Im Gegensatz zur Auszeichnungssprache XML ist RDF ist ein Datenmodell
(nicht zu Verwechseln mit einem Datenmodell wie es etwa FRBR
darstellt, das auf einer höheren Ebene der Datenmodellierung
anzusiedeln ist). Als elementares, abstraktes Datenmodell gibt es an,
wie Daten/Aussagen mit Unicode-Zeichen ausgedrückt werden können.
Tripel und Graph sind die zwei Erscheinungsformen von RDF, wobei ein
Graph eine Menge von Tripeln ist.

RDF ist so konzipiert, dass es ohne Dokumente auskommen kann, weil das
Tripel die Basiseinheit ist. (Man könnte auch sagen, dass es in RDF
eben die Tripel sind, die elementare Dokumente darstellen.) Das ist m.
E. der wichtigste Unterschied von RDF zu den gewohnten
Record/Datensatz-basierten (wozu auch XML gehört) oder
tabellenbasierten (relationale Datenbanken) Formen der
Datenrepräsentation. In einem Triple Store etwa ist eine ungeordnete
Menge einzelner Tripel gespeichert. Tripel können verschiedenen
Graphen (Named Graphs) zugeordnet sein.

RDF-Graphen lassen sich allerdings auch in die Form eines hierarchisch
strukturierten Dokuments bringen. Dazu wird etwa die
RDF-Serialisierung RDF/XML oder neuerdings JSON-LD verwendet. Für
Maschinen spielen strukturelle Informationen wie Reihenfolge und
Hierarchien, die ein RDF-XML-Dokument mit sich bringt, allerdings
keine Rolle und werden ignoriert. (Will man etwa eine Liste in RDF
kodieren, so muss dies auch in Form von ungeordneten Tripeln
geschehen, weil es das Prinzip des Vorher-Nachher bei den Tripeln
eines Graphs nicht gibt.) Eine dokumentenbasierte, hierarchische Sicht
auf RDF verstellt den Blick auf die dahinterliegende Graphenstruktur,
und es bringt naturgemäß einige Probleme mit sich, RDF in der Syntax
hierarchischer Dokumenten zu repräsentieren (vgl. [4]). Seiner
Unzulänglichkeiten zum Trotz war anfangs RDF/XML die am häufigsten
benutzte RDF-Serialisierung (und ist es vielleicht heute noch), weil
XML der Standard für den Datenaustausch im Web war, zu dem eine
Vielzahl von Programmiertools etc. existierten.
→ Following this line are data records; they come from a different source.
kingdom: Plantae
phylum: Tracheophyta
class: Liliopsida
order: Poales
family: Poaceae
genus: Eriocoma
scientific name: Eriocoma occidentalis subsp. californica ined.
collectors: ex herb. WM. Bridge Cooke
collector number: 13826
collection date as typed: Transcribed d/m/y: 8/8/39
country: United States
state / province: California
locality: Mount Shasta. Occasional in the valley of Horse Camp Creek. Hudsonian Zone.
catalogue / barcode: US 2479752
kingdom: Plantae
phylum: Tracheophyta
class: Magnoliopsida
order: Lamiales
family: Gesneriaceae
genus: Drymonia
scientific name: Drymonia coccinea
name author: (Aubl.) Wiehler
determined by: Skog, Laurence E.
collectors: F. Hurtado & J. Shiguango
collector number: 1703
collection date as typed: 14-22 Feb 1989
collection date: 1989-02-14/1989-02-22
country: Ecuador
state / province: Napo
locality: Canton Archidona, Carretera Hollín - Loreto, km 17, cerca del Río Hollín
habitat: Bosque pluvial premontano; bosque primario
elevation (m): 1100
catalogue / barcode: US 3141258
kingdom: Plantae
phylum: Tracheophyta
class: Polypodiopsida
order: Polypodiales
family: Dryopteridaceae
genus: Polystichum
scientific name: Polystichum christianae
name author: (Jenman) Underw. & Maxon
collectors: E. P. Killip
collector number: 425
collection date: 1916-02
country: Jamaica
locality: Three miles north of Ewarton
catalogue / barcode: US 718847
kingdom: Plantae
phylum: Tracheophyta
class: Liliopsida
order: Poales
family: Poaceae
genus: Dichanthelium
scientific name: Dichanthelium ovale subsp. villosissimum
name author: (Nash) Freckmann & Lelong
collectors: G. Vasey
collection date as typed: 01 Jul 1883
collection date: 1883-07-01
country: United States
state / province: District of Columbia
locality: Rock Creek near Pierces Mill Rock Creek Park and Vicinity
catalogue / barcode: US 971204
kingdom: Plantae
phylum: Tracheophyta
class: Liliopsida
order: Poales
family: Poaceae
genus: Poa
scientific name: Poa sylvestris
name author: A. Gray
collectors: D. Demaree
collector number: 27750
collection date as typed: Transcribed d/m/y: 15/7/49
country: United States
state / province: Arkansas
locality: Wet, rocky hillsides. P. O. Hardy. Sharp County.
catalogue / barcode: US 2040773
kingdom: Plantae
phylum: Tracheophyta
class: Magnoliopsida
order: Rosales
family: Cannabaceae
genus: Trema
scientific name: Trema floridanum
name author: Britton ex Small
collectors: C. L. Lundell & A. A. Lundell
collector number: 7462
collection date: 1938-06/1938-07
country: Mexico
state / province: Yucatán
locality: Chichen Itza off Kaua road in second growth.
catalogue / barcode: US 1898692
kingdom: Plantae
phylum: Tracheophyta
Es ist wichtig klarzustellen, dass RDF allein noch kein Semantic Web
macht. Ebenso wie man MARC in XML darstellen kann ohne einen Mehrwert
zu gewinnen, lassen sich MARC-Datensätze auch nach RDF überführen.
Dafür existiert sogar bereits ein Vokabular[5], das letztlich eine
Übersetzung von Feld-Unterfeld-Indikatoren-Kombinationen in einfache
RDF-Properties ist und keine wirkliche Ontologie, mittels derer sich
weitere Aussagen inferieren lassen. Kommt dann noch dazu, dass sich in
Objektstellung der Tripel allein Literale und keine URIs also Links zu
anderen Entitäten finden, ist mit einer Repräsentation der
Katalogdaten in RDF wenig gewonnen im Vergleich zu einer
MARC-Codierung. Nach der Publikation des MARC21-RDF-Vokabulars wurde
auch entsprechende Kritik auf der DC-RDA-Mailingliste laut.[6]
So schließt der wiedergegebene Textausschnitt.